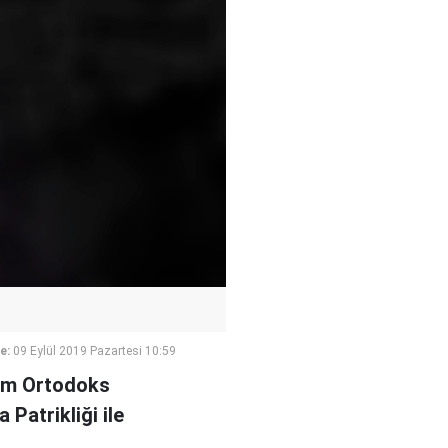
e:
09 Eylül 2019 Pazartesi 10:59
Rum Ortodoks
Patrikliği ile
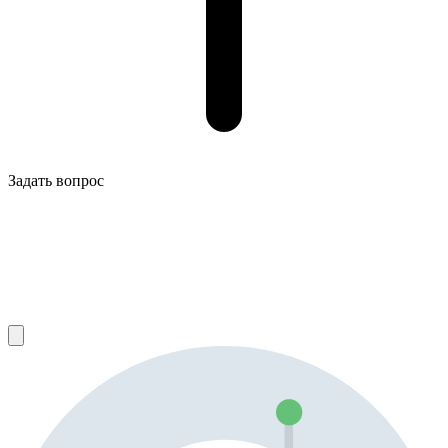
Задать вопрос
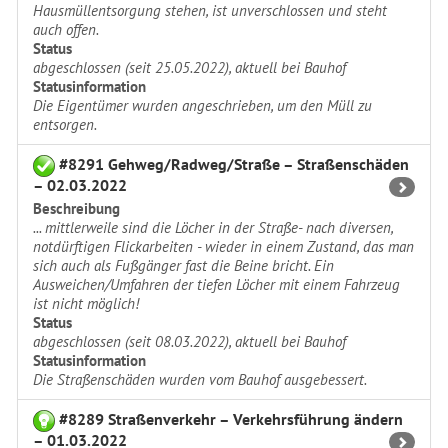
Hausmüllentsorgung stehen, ist unverschlossen und steht
auch offen.
Status
abgeschlossen (seit 25.05.2022), aktuell bei Bauhof
Statusinformation
Die Eigentümer wurden angeschrieben, um den Müll zu
entsorgen.
#8291 Gehweg/Radweg/Straße – Straßenschäden
– 02.03.2022
Beschreibung
... mittlerweile sind die Löcher in der Straße- nach diversen,
notdürftigen Flickarbeiten - wieder in einem Zustand, das man
sich auch als Fußgänger fast die Beine bricht. Ein
Ausweichen/Umfahren der tiefen Löcher mit einem Fahrzeug
ist nicht möglich!
Status
abgeschlossen (seit 08.03.2022), aktuell bei Bauhof
Statusinformation
Die Straßenschäden wurden vom Bauhof ausgebessert.
#8289 Straßenverkehr – Verkehrsführung ändern
– 01.03.2022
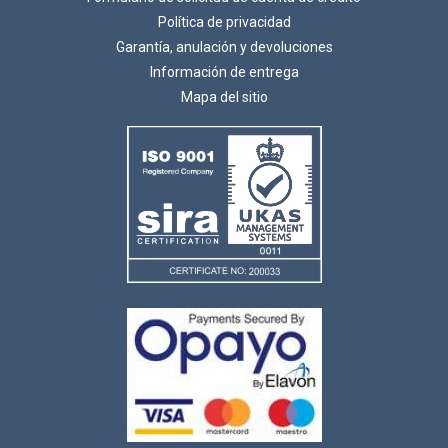
Política de privacidad
Garantía, anulación y devoluciones
Información de entrega
Mapa del sitio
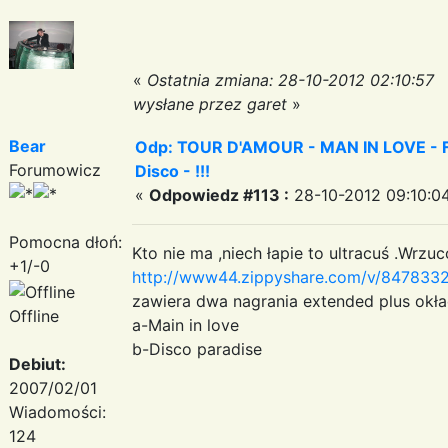
«
Ostatnia zmiana: 28-10-2012 02:10:57
wysłane przez garet
»
Bear
Odp: TOUR D'AMOUR - MAN IN LOVE - Fa
Forumowicz
Disco - !!!
«
Odpowiedz #113 :
28-10-2012 09:10:0
Pomocna dłoń:
Kto nie ma ,niech łapie to ultracuś .Wr
+1/-0
http://www44.zippyshare.com/v/84783329
zawiera dwa nagrania extended plus okła
Offline
a-Main in love
b-Disco paradise
Debiut:
2007/02/01
Wiadomości:
124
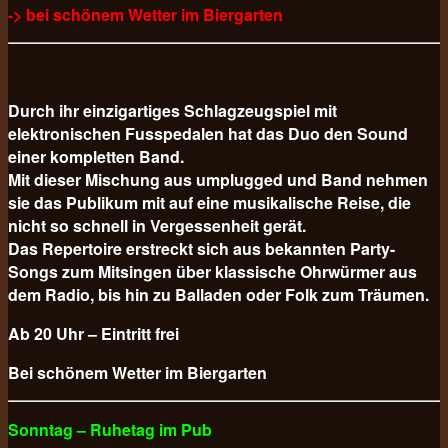
-> bei schönem Wetter im Biergarten
Durch ihr einzigartiges Schlagzeugspiel mit
elektronischen Fusspedalen hat das Duo den Sound
einer kompletten Band.
Mit dieser Mischung aus umplugged und Band nehmen
sie das Publikum mit auf eine musikalische Reise, die
nicht so schnell in Vergessenheit gerät.
Das Repertoire erstreckt sich aus bekannten Party-
Songs zum Mitsingen über klassische Ohrwürmer aus
dem Radio, bis hin zu Balladen oder Folk zum Träumen.
Ab 20 Uhr – Eintritt frei
Bei schönem Wetter im Biergarten
Sonntag – Ruhetag im Pub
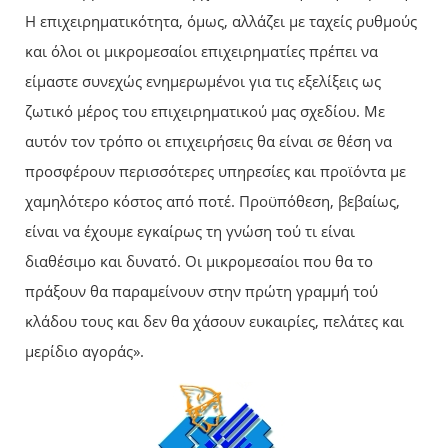
Η επιχειρηματικότητα, όμως, αλλάζει με ταχείς ρυθμούς
και όλοι οι μικρομεσαίοι επιχειρηματίες πρέπει να
είμαστε συνεχώς ενημερωμένοι για τις εξελίξεις ως
ζωτικό μέρος του επιχειρηματικού μας σχεδίου. Με
αυτόν τον τρόπο οι επιχειρήσεις θα είναι σε θέση να
προσφέρουν περισσότερες υπηρεσίες και προϊόντα με
χαμηλότερο κόστος από ποτέ. Προϋπόθεση, βεβαίως,
είναι να έχουμε εγκαίρως τη γνώση τού τι είναι
διαθέσιμο και δυνατό. Οι μικρομεσαίοι που θα το
πράξουν θα παραμείνουν στην πρώτη γραμμή τού
κλάδου τους και δεν θα χάσουν ευκαιρίες, πελάτες και
μερίδιο αγοράς».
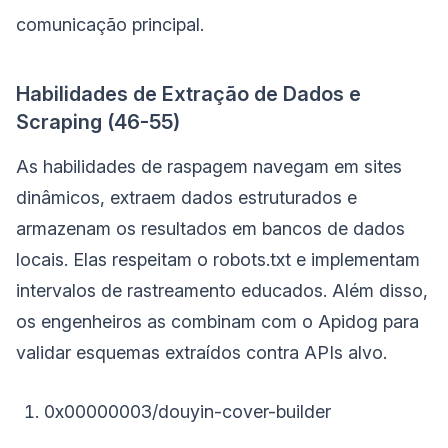
comunicação principal.
Habilidades de Extração de Dados e
Scraping (46-55)
As habilidades de raspagem navegam em sites
dinâmicos, extraem dados estruturados e
armazenam os resultados em bancos de dados
locais. Elas respeitam o robots.txt e implementam
intervalos de rastreamento educados. Além disso,
os engenheiros as combinam com o Apidog para
validar esquemas extraídos contra APIs alvo.
0x00000003/douyin-cover-builder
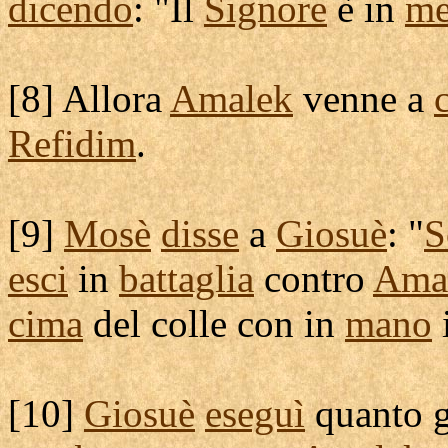
dicendo
: "Il
Signore
è in
me
[
8] Allora
Amalek
venne a
Refidim
.
[
9]
Mosè
disse
a
Giosuè
: "
S
esci
in
battaglia
contro
Ama
cima
del colle con in
mano
[
10]
Giosuè
eseguì
quanto g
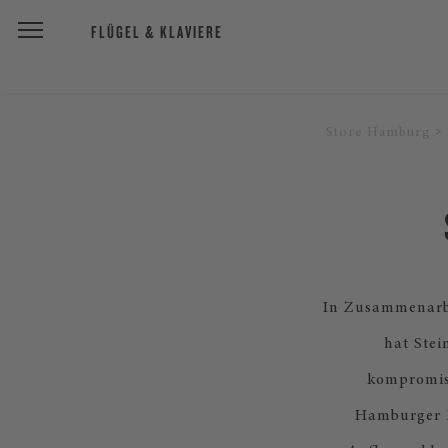
FLÜGEL & KLAVIERE
Store Hamburg
In Zusammenarbe
hat Stei
kompromiss
Hamburger M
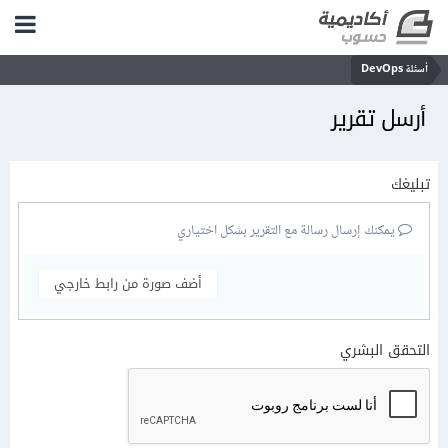
أسئلة DevOps
أرسل تقرير
تبليغك
يمكنك إرسال رسالة مع التقرير بشكل اختياري
أضف صورة من رابط خارجي
التحقق البشري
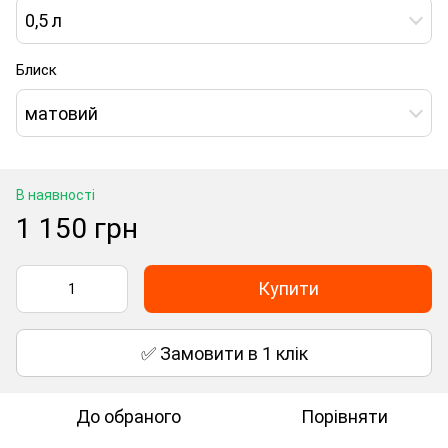
0,5 л
Блиск
матовий
В наявності
1 150 грн
Купити
✅ Замовити в 1 клік
До обраного
Порівняти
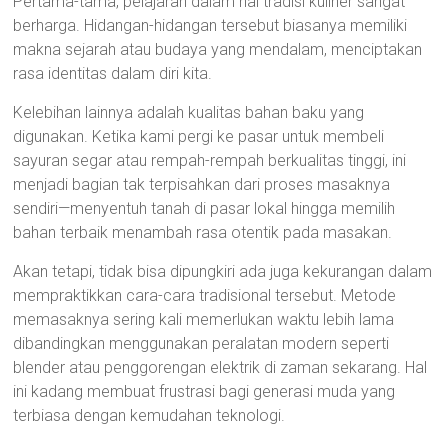
Pertama-tama, pelajaran dalam hal tradisi kuliner sangat
berharga. Hidangan-hidangan tersebut biasanya memiliki
makna sejarah atau budaya yang mendalam, menciptakan
rasa identitas dalam diri kita.
Kelebihan lainnya adalah kualitas bahan baku yang
digunakan. Ketika kami pergi ke pasar untuk membeli
sayuran segar atau rempah-rempah berkualitas tinggi, ini
menjadi bagian tak terpisahkan dari proses masaknya
sendiri—menyentuh tanah di pasar lokal hingga memilih
bahan terbaik menambah rasa otentik pada masakan.
Akan tetapi, tidak bisa dipungkiri ada juga kekurangan dalam
mempraktikkan cara-cara tradisional tersebut. Metode
memasaknya sering kali memerlukan waktu lebih lama
dibandingkan menggunakan peralatan modern seperti
blender atau penggorengan elektrik di zaman sekarang. Hal
ini kadang membuat frustrasi bagi generasi muda yang
terbiasa dengan kemudahan teknologi.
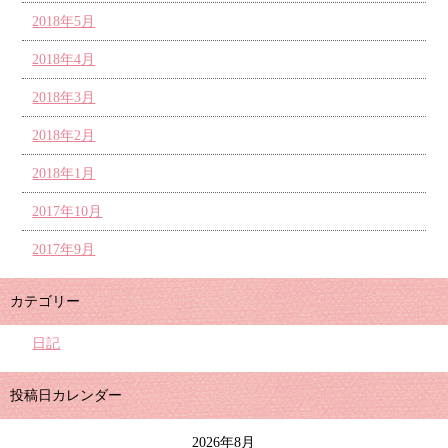
2018年5月
2018年4月
2018年3月
2018年2月
2018年1月
2017年10月
2017年9月
カテゴリー
日記
投稿日カレンダー
2026年8月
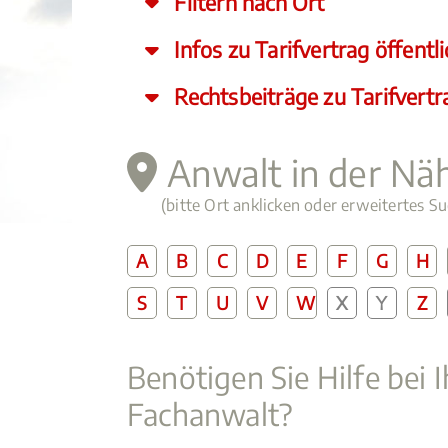
Filtern nach Ort
Infos zu Tarifvertrag öffentl
Rechtsbeiträge zu Tarifvertra
Anwalt in der Nä
(bitte Ort anklicken oder erweitertes 
A
B
C
D
E
F
G
H
S
T
U
V
W
X
Y
Z
Benötigen Sie Hilfe bei 
Fachanwalt?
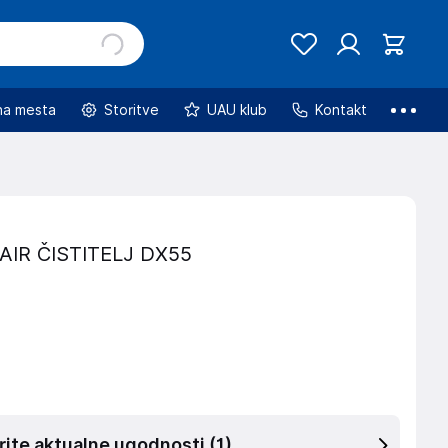
na mesta
Storitve
UAU klub
Kontakt
AIR ČISTITELJ DX55
rite aktualne ugodnosti
(1)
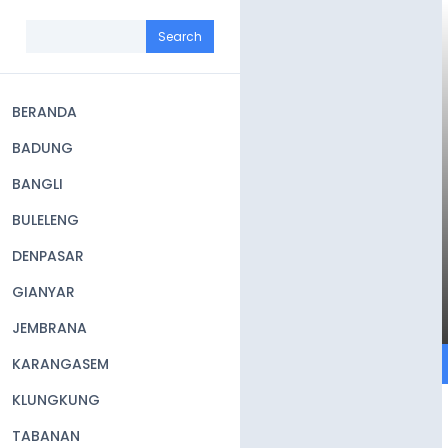
Skip
to
Search
main
content
BERANDA
Main
BADUNG
navigation
BANGLI
BULELENG
DENPASAR
GIANYAR
JEMBRANA
KARANGASEM
KLUNGKUNG
TABANAN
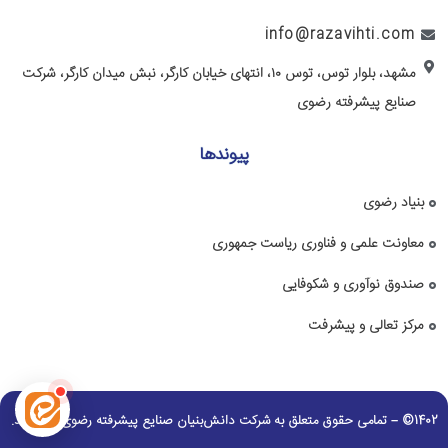
info@razavihti.com
مشهد، بلوار توس، توس ۱۰، انتهای خیابان کارگر، نبش میدان کارگر، شرکت
صنایع پیشرفته رضوی
پیوندها
بنیاد رضوی
معاونت علمی و فناوری ریاست جمهوری
صندوق نوآوری و شکوفایی
مرکز تعالی و پیشرفت
1402© – تمامی حقوق متعلق به شرکت دانش‌بنیان صنایع پیشرفته رضوی می باشد.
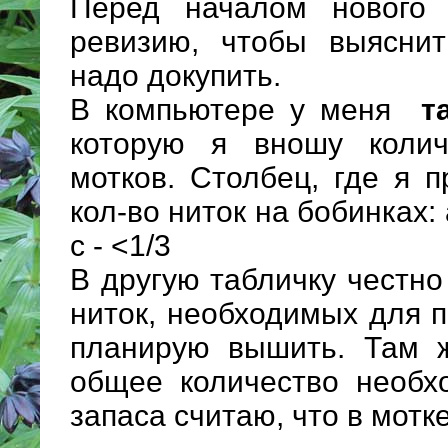
Перед началом нового
ревизию, чтобы выяснит
надо докупить.
В компьютере у меня
т
которую я вношу коли
мотков. Столбец, где я 
кол-во ниток на бобинках: а 
c - <1/3
В другую табличку честн
ниток, необходимых для п
планирую вышить. Там ж
общее количество необх
запаса считаю, что в мотке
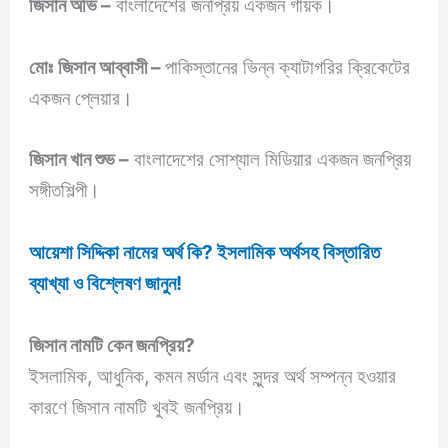
জিসান অভি –
বাংলাদেশের জনপ্রিয় একজন গায়ক।
মোঃ
জিসান আব্বাসী –
পাকিস্তানের ভিন্ন ক্যাটাগরির ক্রিকেটের
একজন প্লেয়ার।
জিসান খান শুভ –
বাংলাদেশের সোশ্যাল মিডিয়ার একজন জনপ্রিয়
সঙ্গীতশিল্পী।
আয়েশা সিদ্দিকা নামের অর্থ কি? ইসলামিক অর্থসহ বিস্তারিত
ব্যাখ্যা ও বিশ্লেষণ জানুন!
জিসান
নামটি কেন জনপ্রিয়?
ইসলামিক, আধুনিক, কমন মর্ডান এবং সুন্দর অর্থ সম্পন্ন হওয়ার
কারণে জিসান নামটি খুবই জনপ্রিয়।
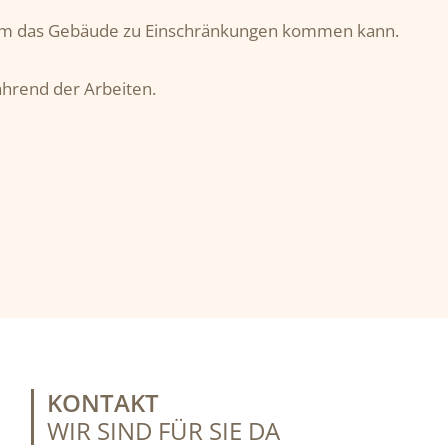
d um das Gebäude zu Einschränkungen kommen kann.
hrend der Arbeiten.
KONTAKT
WIR SIND FÜR SIE DA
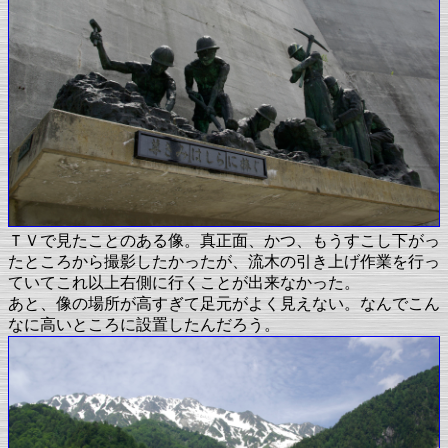
ＴＶで見たことのある像。真正面、かつ、もうすこし下がっ
たところから撮影したかったが、流木の引き上げ作業を行っ
ていてこれ以上右側に行くことが出来なかった。
あと、像の場所が高すぎて足元がよく見えない。なんでこん
なに高いところに設置したんだろう。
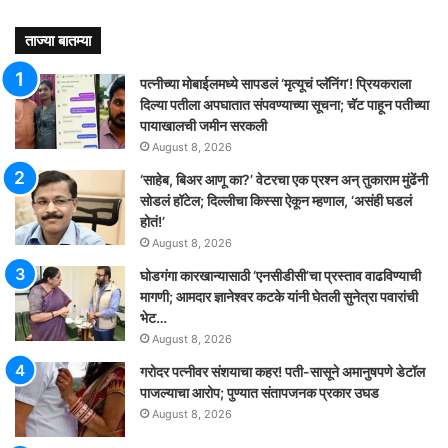
ताज्या बातम्या
पत्नीच्या मोबाईलमध्ये सापडलं ‘मृत्यूचं प्लॅनिंग’! प्रियकराला
दिल्या पतीला अपघातात संपवण्याच्या सूचना; चॅट पाहून पतीच्या
पायाखालची जमीन सरकली
August 8, 2026
‘साहेब, बिअर आणू का?’ वेटरचा एक प्रश्न अन् तुकाराम मुंढेंनी
सोडलं हॉटेल; दिल्लीचा किस्सा ऐकून म्हणाल, ‘असंही घडलं
होतं!’
August 8, 2026
घोडगंगा कारखान्यासाठी ‘एनसीडीसी’चा प्रस्ताव वाढविण्याची
मागणी; आमदार ज्ञानेश्वर कटके यांनी घेतली सुनेत्रा पवारांची
भेट…
August 8, 2026
गरोदर पत्नीवर संशयाचा कहर! पती-सासूने अमानुषपणे डेटॉल
पाजल्याचा आरोप; पुण्यात संतापजनक प्रकार उघड
August 8, 2026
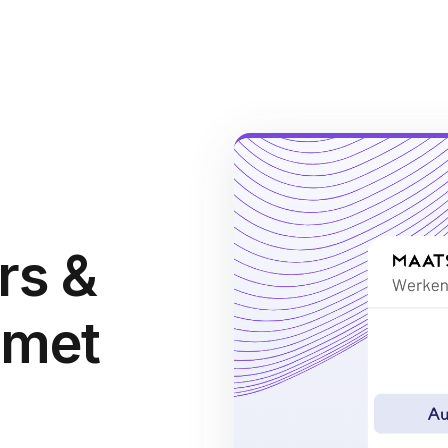
rs &
 met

============================================================

EXERCISE: Change "August" to "September" in the lines running from the line with "ＴＶで見たことのある像。真正面、かつ、もうすこし下がっ" through the end of the material, and give those lines back otherwise unchanged, without the pictures.

ANSWER BOX:
ＴＶで見たことのある像。真正面、かつ、もうすこし下がっ
たところから撮影したかったが、流木の引き上げ作業を行っ
ていてこれ以上右側に行くことが出来なかった。
あと、像の場所が高すぎて足元がよく見えない。なんでこん
なに高いところに設置したんだろう。
ताज्या बातम्या
पत्नीच्या मोबाईलमध्ये सापडलं ‘मृत्यूचं प्लॅनिंग’! प्रियकराला
दिल्या पतीला अपघातात संपवण्याच्या सूचना; चॅट पाहून पतीच्या
पायाखालची जमीन सरकली
September 8, 2026
‘साहेब, बिअर आणू का?’ वेटरचा एक प्रश्न अन् तुकाराम मुंढेंनी
सोडलं हॉटेल; दिल्लीचा किस्सा ऐकून म्हणाल, ‘असंही घडलं
होतं!’
September 8, 2026
घोडगंगा कारखान्यासाठी ‘एनसीडीसी’चा प्रस्ताव वाढविण्याची
मागणी; आमदार ज्ञानेश्वर कटके यांनी घेतली सुनेत्रा पवारांची
भेट…
September 8, 2026
गरोदर पत्नीवर संशयाचा कहर! पती-सासूने अमानुषपणे डेटॉल
पाजल्याचा आरोप; पुण्यात संतापजनक प्रकार उघड
September 8, 2026
rs &
 met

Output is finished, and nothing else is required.